The pre-classis workshop on the relationship of the church to justice finished. Delegates had been fully engaged in the discussion and supportive of the speaker’s perspective. But as they relaxed over coffee, a question quietly rippled through the small groups. How could any congregation engage in these conversations at all?
Today’s divisive political environment has seeped into congregations to such as point that most churches and their members avoid talking about God’s call to “do justice.” The divides are much deeper than individual opinions; various positions have taken on the aura of truth, at least according to their adherents.
So how does the church create a safe environment for difficult discussions of both a political and a non-political nature? What guidance is available for ensuring that opinions are constructively aired?
For those questing for help in this area, some of the following links might provide useful group discussion materials for church groups. Others offer more structured processes for modeling and creating alternative discussion venues.
- An interesting article in an unexpected magazine reminds us that the church has unique opportunities to be the place for civil conversation to happen especially in today’s divided culture. “Breaking Faith” by Peter Beinart analyzes this possibility in the April 2017 issue of Atlantic Monthly. Check it out here.
- The Banner reported on specialized training for spiritual conversation used by a church in Washington. Training for that kind of respectful conversation was available through Vitality Pathways. The article contains links to QPlace and Vitality Pathway's websites for those interested in exploring further, click here.
- A short article on the use of conversations through social media can be found on the website of In All Things. Entitled “We Need To Talk,” Neal DeRoo uses actual media quotes from a Christian college setting to show what has become accepted and suggests why, from a Biblical perspective, such communications are dishonoring. Read the article here.
- Looking for a short blog piece with some good advice on how to talk about politics? Check out Shannon’s piece entitled “How to Have Respectful Conversations about Politics” on her Of The Hearthblog. There you will find the basics for keeping even a short, casual conversation within the bounds of civility.
- A first-rate and readable book on the topic comes from Richard Mouw. Uncommon Decency: Christian Civility in an Uncivil World acknowledges that it is not easy to hold to Christian convictions and treat sometimes vindictive opponents with civility and decency. He presents very helpful insights about what Christians can appreciate about pluralism, the theological basis for civility, and how Christians can communicate with people who disagree with them on critical issues. Order here through Hearts and Minds Bookstore.
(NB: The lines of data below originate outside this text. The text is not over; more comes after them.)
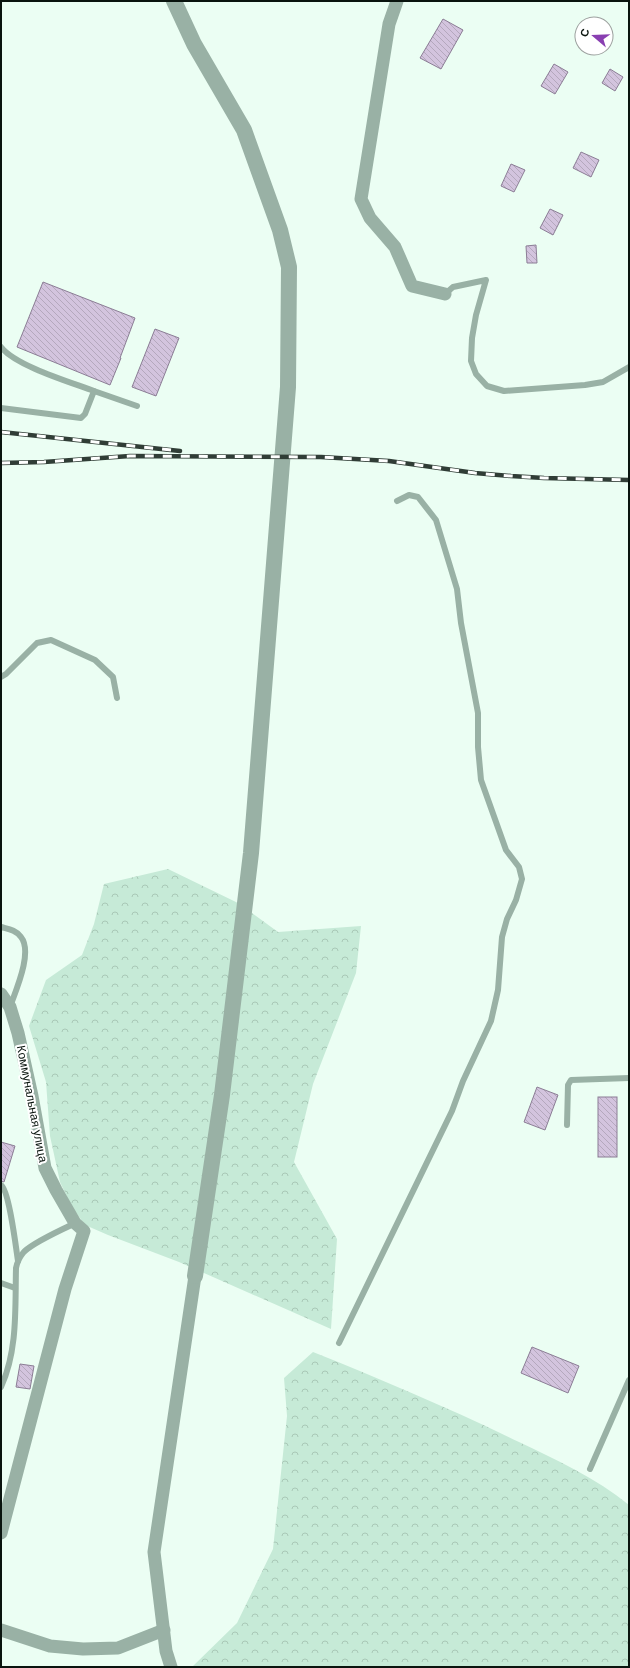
<svg xmlns="http://www.w3.org/2000/svg" width="630" height="1668" font-family="Arial,sans-serif">
<style>
.forest{fill:url(#forest-crowns)}
.building{fill:url(#building-back-hatch);stroke:#8b7d95}
.lines{fill:none;stroke-linecap:round;stroke-linejoin:round}
.service{stroke:#99b1a5;stroke-width:6}
.minor{stroke:#99b1a5;stroke-width:13}
.tertiary{stroke:#99b1a5;stroke-width:16}
.rail-casing{stroke:#303d36;stroke-width:4.5}
.rail{stroke:#fff;stroke-width:3;stroke-dasharray:9;stroke-linecap:butt}
.labels{text-anchor:middle;dominant-baseline:central;stroke-width:4;stroke-linejoin:round;paint-order:stroke}
.street-label{font-size:12px;fill:#09140e;stroke:#fff}
</style>
<defs>
<pattern id="forest-crowns" width="20" height="18" patternUnits="userSpaceOnUse"><rect width="20" height="18" fill="#c6ead7"/><path d="M2 6a3 3 0 1 1 6 0M12 15a3 3 0 1 1 6 0" fill="none" stroke="#a9c8b7"/></pattern>
<pattern id="building-back-hatch" width="6" height="6" patternUnits="userSpaceOnUse"><rect width="6" height="6" fill="#d3c4de"/><path d="M-1 5l2 2M0 0l6 6M5-1l2 2" fill="none" stroke="#b4a8bd"/></pattern>
</defs>
<rect width="100%" height="100%" fill="#ebfef3"/>
<g class="forest">
<polygon points="168,869 238,903 278,932 361,926 356,973 313,1084 294,1162 337,1239 331,1329 179,1262 108,1235 85,1225 72,1207 60,1182 50,1136 46,1082 29,1026 46,980 82,955 94,924 104,884"/>
<path d="M313 1352C383 1380 451 1409 519 1442 557 1460 596 1478 629 1505V1667H192L237 1623 273 1549 287 1416 284 1378Z"/>
</g>
<g class="building">
<polygon points="443,19 463,30 441,69 420,58"/>
<polygon points="554,64 568,72 555,94 541,86"/>
<polygon points="610,69 623,77 615,91 602,83"/>
<polygon points="581,152 599,160 591,177 573,168"/>
<polygon points="511,164 525,170 514,192 501,186"/>
<polygon points="550,209 563,215 553,235 540,228"/>
<polygon points="536,245 537,263 527,263 526,246"/>
<polygon points="43,282 135,318 120,358 121,358 110,385 17,347"/>
<polygon points="155,329 179,338 156,396 132,387"/>
<polygon points="537,1087 558,1095 545,1130 524,1122"/>
<rect x="598" y="1097" width="19" height="60"/>
<polygon points="1,1142 15,1146 4,1182 1,1181"/>
<polygon points="532,1347 579,1366 568,1393 521,1373"/>
<polygon points="20,1364 34,1366 30,1389 16,1387"/>
</g>
<g class="lines">
<g class="service">
<polyline points="445,294 453,287 486,280 476,315 472,338 471,361 476,374 487,386 504,391 585,385 603,382 629,367"/>
<path d="M1 347C16 366 70 382 94 391L85 414 81 418 1 408"/>
<polyline points="94,391 137,406"/>
<polyline points="1,677 6,674 37,643 51,640 95,660 113,677 117,698"/>
<path d="M1 927C8 929 16 930 21 937 33 952 16 990 10 1007"/>
<polyline points="567,1125 568,1085 571,1080 629,1078"/>
<path d="M1 1185C9 1190 16 1248 18 1261"/>
<polyline points="1,1283 15,1288"/>
<polyline points="339,1343 452,1111 463,1081 491,1021 498,990 502,937 507,919 516,900 522,879 519,867 506,850 481,780 478,747 478,713 461,623 457,589 436,520 418,497 409,495 397,501"/>
<path d="M1 1387C18 1350 15 1307 16 1268 17 1263 19 1258 23 1253 31 1243 62 1230 75 1223"/>
<polyline points="590,1469 629,1380"/>
</g>
<g class="minor">
<polyline points="397,1 389,24 361,199 370,218 395,247 412,286 445,294"/>
<polyline points="1,994 10,1007 18,1033 32,1096 45,1168 56,1190 75,1223 84,1231 65,1289 1,1533"/>
<polyline points="1,1630 50,1646 83,1649 118,1648 164,1630"/>
<polyline points="171,1667 166,1651 154,1552 195,1276"/>
</g>
<polyline class="tertiary" points="174,1 194,44 244,130 280,230 289,267 288,387 251,853 222,1095 195,1276"/>
<g class="rail-casing">
<g id="rail">
<polyline points="1,432 180,451"/>
<polyline points="1,463 44,462 130,456 321,457 389,461 475,473 511,476 544,478 629,480"/>
</g>
</g>
<use href="#rail" class="rail"/>
</g>
<g class="labels">
<g class="street-label">
<text transform="translate(32 1104) rotate(79)">Коммунальная улица</text>
</g>
</g>
<rect width="630" height="1668" fill="none" stroke="#09140e" stroke-width="4"/>
<g transform="translate(594 36) rotate(289)"><circle r="19" fill="#ffffff" stroke="#9da19f"/>
<path d="M0-3L7 15L0 10L-7 15Z" fill="#893fb1"/>
<text y="-6" font-size="11" font-weight="bold" text-anchor="middle" fill="#09140e">С</text>
</g>
</svg>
- Need something more in depth and structured for group learning? Colossians Forum provides training and curricula for discussion around various hard issues. To quote its mission statement, “The Colossian Forum equips leaders to transform polarizing cultural conflicts into opportunities for growth and witness. Our vision: Christian communities that behave like Christ.” Explore the website for helpful videos and stories about how this organization embodies that vision.
- A Respectful Conversations website has been created by Harold Heie to model respectful conversations among Christian who disagree about controversial issues. The format for each topic has two Christians who have opposing views on a "Leading Question" engage in give-and-take in an attempt to uncover common ground and illuminate remaining disagreements in order to facilitate ongoing conversation. To check out the archive of conversations, visit the website.
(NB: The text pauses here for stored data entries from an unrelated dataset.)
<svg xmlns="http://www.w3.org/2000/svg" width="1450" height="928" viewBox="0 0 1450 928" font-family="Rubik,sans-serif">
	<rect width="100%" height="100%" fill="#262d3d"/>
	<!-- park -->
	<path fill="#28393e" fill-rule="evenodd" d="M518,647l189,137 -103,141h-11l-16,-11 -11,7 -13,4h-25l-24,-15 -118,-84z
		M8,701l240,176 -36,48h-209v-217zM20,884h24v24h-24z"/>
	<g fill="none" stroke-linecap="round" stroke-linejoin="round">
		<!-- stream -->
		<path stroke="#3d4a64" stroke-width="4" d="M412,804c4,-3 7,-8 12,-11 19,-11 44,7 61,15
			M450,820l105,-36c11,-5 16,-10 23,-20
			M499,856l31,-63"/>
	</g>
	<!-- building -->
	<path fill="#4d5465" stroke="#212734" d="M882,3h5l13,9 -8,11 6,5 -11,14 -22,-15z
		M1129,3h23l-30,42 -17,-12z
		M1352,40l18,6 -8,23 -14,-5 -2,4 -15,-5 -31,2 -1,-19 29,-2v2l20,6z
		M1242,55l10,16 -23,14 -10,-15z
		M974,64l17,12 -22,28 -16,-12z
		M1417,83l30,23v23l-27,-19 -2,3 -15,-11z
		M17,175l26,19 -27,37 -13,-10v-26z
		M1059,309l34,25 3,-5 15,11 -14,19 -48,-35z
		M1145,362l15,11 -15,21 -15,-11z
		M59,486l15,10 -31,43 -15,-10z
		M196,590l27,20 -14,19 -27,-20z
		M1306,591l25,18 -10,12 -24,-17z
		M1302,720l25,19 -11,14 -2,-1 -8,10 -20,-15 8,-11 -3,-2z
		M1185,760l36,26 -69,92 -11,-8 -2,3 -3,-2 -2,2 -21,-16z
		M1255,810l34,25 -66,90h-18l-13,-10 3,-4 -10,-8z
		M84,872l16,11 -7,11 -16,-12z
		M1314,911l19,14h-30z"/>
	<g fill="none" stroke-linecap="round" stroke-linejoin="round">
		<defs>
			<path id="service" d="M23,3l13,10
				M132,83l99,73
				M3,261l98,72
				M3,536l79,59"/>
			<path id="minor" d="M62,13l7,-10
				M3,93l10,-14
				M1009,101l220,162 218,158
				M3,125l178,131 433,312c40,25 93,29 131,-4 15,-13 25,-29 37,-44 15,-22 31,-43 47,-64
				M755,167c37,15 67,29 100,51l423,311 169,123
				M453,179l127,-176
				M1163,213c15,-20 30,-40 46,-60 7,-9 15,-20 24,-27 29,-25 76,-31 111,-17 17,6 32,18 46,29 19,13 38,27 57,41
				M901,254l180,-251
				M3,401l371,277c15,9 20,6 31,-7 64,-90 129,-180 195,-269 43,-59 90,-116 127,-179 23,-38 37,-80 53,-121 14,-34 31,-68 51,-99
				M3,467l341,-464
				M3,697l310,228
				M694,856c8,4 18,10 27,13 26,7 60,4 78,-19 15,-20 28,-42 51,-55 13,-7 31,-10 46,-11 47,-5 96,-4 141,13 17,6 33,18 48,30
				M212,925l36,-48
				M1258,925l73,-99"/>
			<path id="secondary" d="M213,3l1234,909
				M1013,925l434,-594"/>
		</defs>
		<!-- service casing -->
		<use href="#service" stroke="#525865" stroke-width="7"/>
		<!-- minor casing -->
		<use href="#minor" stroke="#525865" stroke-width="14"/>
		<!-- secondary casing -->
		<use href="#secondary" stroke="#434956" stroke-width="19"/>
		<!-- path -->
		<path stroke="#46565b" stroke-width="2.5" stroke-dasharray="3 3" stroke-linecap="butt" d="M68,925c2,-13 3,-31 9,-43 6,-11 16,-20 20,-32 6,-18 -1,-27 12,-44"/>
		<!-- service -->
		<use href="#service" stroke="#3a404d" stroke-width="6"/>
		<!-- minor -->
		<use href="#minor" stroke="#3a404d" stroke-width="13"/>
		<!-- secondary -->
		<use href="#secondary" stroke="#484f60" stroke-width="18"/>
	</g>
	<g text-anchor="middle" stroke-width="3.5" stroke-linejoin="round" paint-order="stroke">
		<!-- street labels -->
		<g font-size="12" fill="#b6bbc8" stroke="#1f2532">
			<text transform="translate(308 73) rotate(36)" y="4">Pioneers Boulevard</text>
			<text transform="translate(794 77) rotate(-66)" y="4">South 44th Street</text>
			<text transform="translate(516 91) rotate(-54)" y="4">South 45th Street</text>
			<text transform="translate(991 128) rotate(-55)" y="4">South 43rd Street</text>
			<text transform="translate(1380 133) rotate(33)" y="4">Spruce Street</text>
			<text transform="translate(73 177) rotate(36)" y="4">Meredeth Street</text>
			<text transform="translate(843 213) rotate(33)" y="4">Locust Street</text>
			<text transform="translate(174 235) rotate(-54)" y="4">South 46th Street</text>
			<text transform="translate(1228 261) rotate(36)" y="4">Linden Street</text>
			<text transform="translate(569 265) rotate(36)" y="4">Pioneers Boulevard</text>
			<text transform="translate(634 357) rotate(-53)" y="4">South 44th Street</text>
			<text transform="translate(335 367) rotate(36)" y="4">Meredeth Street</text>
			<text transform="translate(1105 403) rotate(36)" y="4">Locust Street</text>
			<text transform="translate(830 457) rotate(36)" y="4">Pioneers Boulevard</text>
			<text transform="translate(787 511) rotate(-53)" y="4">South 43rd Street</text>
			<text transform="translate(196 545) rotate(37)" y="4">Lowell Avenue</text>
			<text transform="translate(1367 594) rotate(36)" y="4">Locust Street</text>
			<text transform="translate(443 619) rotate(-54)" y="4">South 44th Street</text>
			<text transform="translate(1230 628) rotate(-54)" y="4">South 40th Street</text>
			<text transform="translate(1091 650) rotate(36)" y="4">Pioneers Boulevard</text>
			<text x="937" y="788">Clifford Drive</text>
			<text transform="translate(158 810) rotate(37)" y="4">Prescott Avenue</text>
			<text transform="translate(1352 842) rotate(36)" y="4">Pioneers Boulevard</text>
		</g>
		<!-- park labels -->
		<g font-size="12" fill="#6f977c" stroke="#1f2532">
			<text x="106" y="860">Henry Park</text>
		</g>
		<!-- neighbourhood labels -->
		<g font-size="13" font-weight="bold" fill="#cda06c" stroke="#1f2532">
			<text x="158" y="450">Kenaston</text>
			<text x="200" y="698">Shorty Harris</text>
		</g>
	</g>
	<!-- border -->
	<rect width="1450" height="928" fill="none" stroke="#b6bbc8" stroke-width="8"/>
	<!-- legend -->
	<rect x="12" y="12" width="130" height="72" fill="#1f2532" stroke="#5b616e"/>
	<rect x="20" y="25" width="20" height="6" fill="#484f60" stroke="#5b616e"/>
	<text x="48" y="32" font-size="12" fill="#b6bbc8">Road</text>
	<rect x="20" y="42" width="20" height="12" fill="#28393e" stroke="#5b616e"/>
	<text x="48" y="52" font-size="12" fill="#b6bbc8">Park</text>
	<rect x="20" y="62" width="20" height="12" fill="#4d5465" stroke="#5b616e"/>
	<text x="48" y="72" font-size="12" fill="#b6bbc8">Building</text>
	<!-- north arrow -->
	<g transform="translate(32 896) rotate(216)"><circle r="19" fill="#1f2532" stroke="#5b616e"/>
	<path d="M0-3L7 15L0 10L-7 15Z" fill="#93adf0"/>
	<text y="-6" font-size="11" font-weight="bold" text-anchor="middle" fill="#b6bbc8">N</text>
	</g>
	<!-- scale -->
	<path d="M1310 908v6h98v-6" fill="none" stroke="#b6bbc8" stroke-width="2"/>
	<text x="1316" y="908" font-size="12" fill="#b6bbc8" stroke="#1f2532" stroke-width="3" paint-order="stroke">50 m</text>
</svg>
- Not enough time to read through all the samples in Harold Heie’s website? Find some of his ideas in short form here.
- When the debate over the Marriage Amendment resulted, the Minnesota Council of Churches decided to train and host respectful conversations on the topic. Their intention was not to promote a perspective on the issue but to host discussions that respect differing opinions. The link to the results of their experiment is an insightful report that can be downloaded here.
- Not only does The Center for Public Justice develop thoughtfully biblical positions on various “hard issues,” it also encourages fellow Christians to have respectful conversations about them. For example, check out Let’s Talk Politics by Clay Cooke.